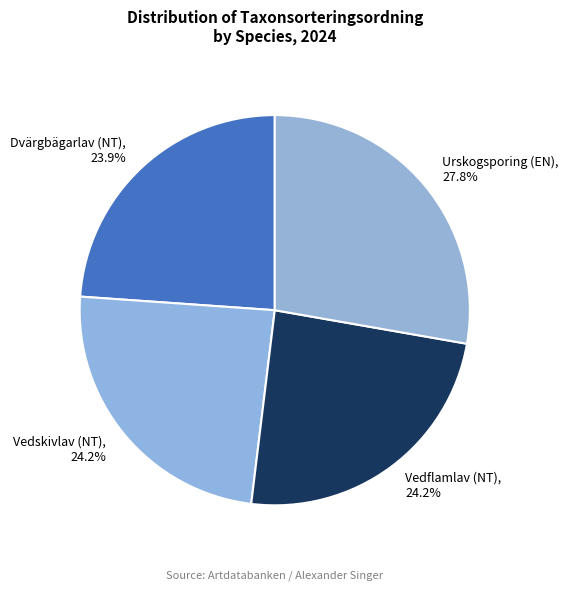

What is the largest slice in the pie chart?

Urskogsporing (EN)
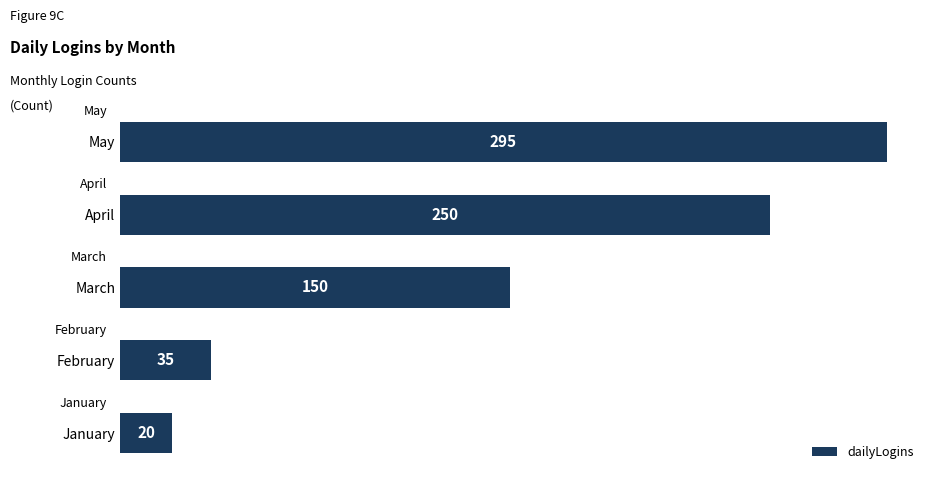

What is the minimum value shown in the chart?

20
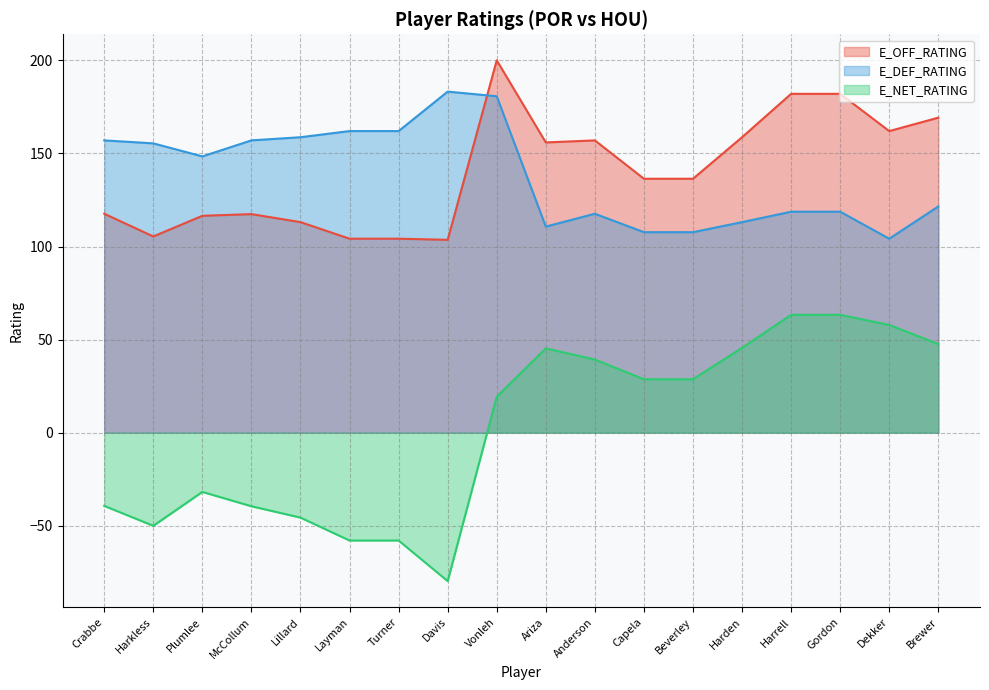

True or false: E_DEF_RATING and E_NET_RATING cross at least once.

False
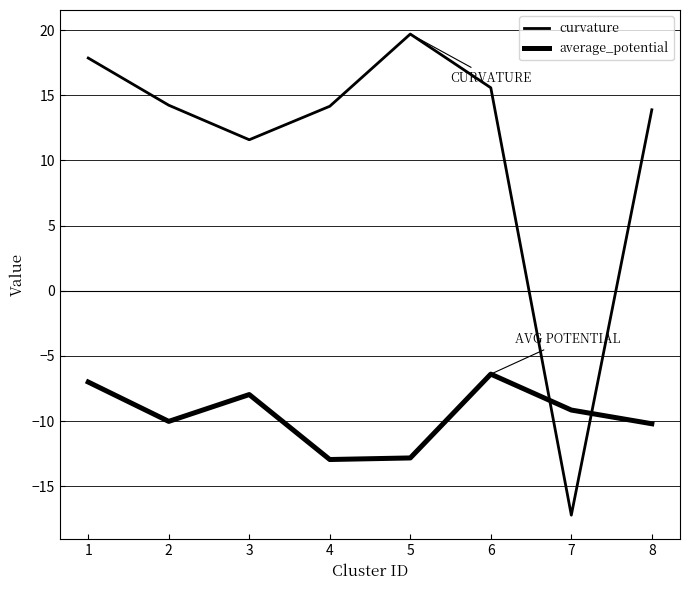

How many lines are shown in the chart?

2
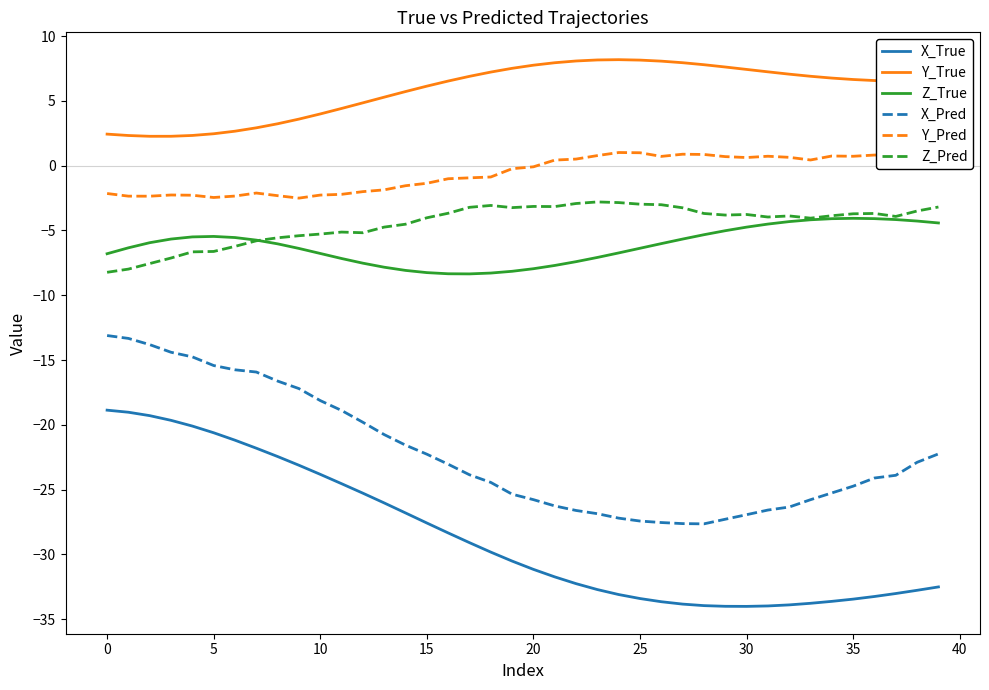

True or false: Y_Pred has more than 0 interior local peaks.

True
= = = =
Report every line in the entries above that contains the word "What", copying each line in full. Capitalization must match.

# [Exercise result]
What is the largest slice in the pie chart?
What is the minimum value shown in the chart?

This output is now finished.